**Deine Aufgaben**
(a) Wie oft hat der Bezirk Friedrichshain-Kreuzberg laut dem Textauszug das Vorkaufsrecht ausgeübt?
(b) Prüfe, ob diese Aussagen zum Textauszug passen, und antworte jeweils mit Ja oder Nein samt den entscheidenden Worten des Textes als genauem Zitat: (i) Die Koalition hat sich 2016 darauf geeinigt, bis 2022 bis zu 10.000 Wohnungen anzukaufen bzw. zu rekommunalisieren. (ii) Die Zahl der Milieuschutzgebiete ist zurückgegangen. (iii) Für 29 Häuser wurden Abwendungsvereinbarungen abgeschlossen.
(c) Fasse den Textauszug in drei Sätzen zusammen.

**Textauszug**
Politische Kräfte und Teile der Immobilienlobby versuchen, das kommunale Vorkaufsrecht zu Fall zu bringen. Umso mehr gilt es jetzt dafür zu kämpfen. Dafür braucht es aber die Unterstützung der gesamten Koalition.
Wir als Rot-Rot-Grüne Koalition haben uns 2016 im Rahmen des Koalitionsvertrags darauf verständigt, bis zu 10.000 Wohnungen bis zum Jahr 2022 anzukaufen bzw. zu rekommunalisieren. Denn gerade in den sog. Innenstadt-Bezirken sind nicht mehr viele Verdichtungspotentiale vorhanden, kommunale Grundstücke sind mehr als Mangelware und die Mieten galoppieren den Einkommen der Berliner*innen davon.
Neben gezielten Ankäufen durch die Landeseigenen Wohnungsunternehmen wie das NKZ, Teile der Karl-Marx.Allee und XX, haben wir also in den sogenannten Gebieten mit sozialer Erhaltungssatzung (Milieuschutz) seit 2017 verstärkt das kommunale Vorkaufsrecht angewandt. Seitdem hat der Bezirk Friedrichshain-Kreuzberg 28 Mal das Vorkaufsrecht ausgeübt und für 29 Häuser sogenannte Abwendungsvereinbarungen abgeschlossen. Ziel ist der Erhalt der Zusammensetzung der Wohnbevölkerung und der Schutz vor akuter Verdrängung. Das Instrument war überfällig, denn bereits seit über elf Jahren kommt es in Friedrichshain-Kreuzberg immer häufiger zu Verdrängung der Bewoher*innen und sozialer Spaltung. Seitdem ist daher auch die Anzahl der Milieuschutzgebiete stetig gewachsen.

**Verfügbare Daten**
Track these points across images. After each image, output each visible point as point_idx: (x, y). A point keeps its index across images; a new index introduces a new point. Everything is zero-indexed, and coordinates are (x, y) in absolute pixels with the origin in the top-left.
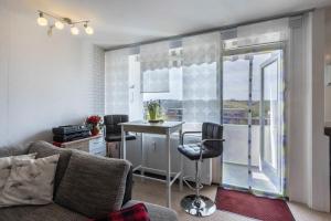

**Lösungen**
(a) 28 Mal.

(b)
(i) Ja: „bis zu 10.000 Wohnungen bis zum Jahr 2022 anzukaufen bzw. zu rekommunalisieren“
(ii) Nein: „Seitdem ist daher auch die Anzahl der Milieuschutzgebiete stetig gewachsen.“
(iii) Ja: „für 29 Häuser sogenannte Abwendungsvereinbarungen abgeschlossen“

(c) Politische Kräfte und Teile der Immobilienlobby versuchen, das kommunale Vorkaufsrecht zu Fall zu bringen. Die Rot-Rot-Grüne Koalition hat sich 2016 darauf verständigt, bis 2022 bis zu 10.000 Wohnungen anzukaufen bzw. zu rekommunalisieren, und wendet seit 2017 in Milieuschutzgebieten verstärkt das Vorkaufsrecht an. Friedrichshain-Kreuzberg hat es seitdem 28 Mal ausgeübt und für 29 Häuser Abwendungsvereinbarungen geschlossen, mit dem Ziel, die Zusammensetzung der Wohnbevölkerung zu erhalten und vor akuter Verdrängung zu schützen.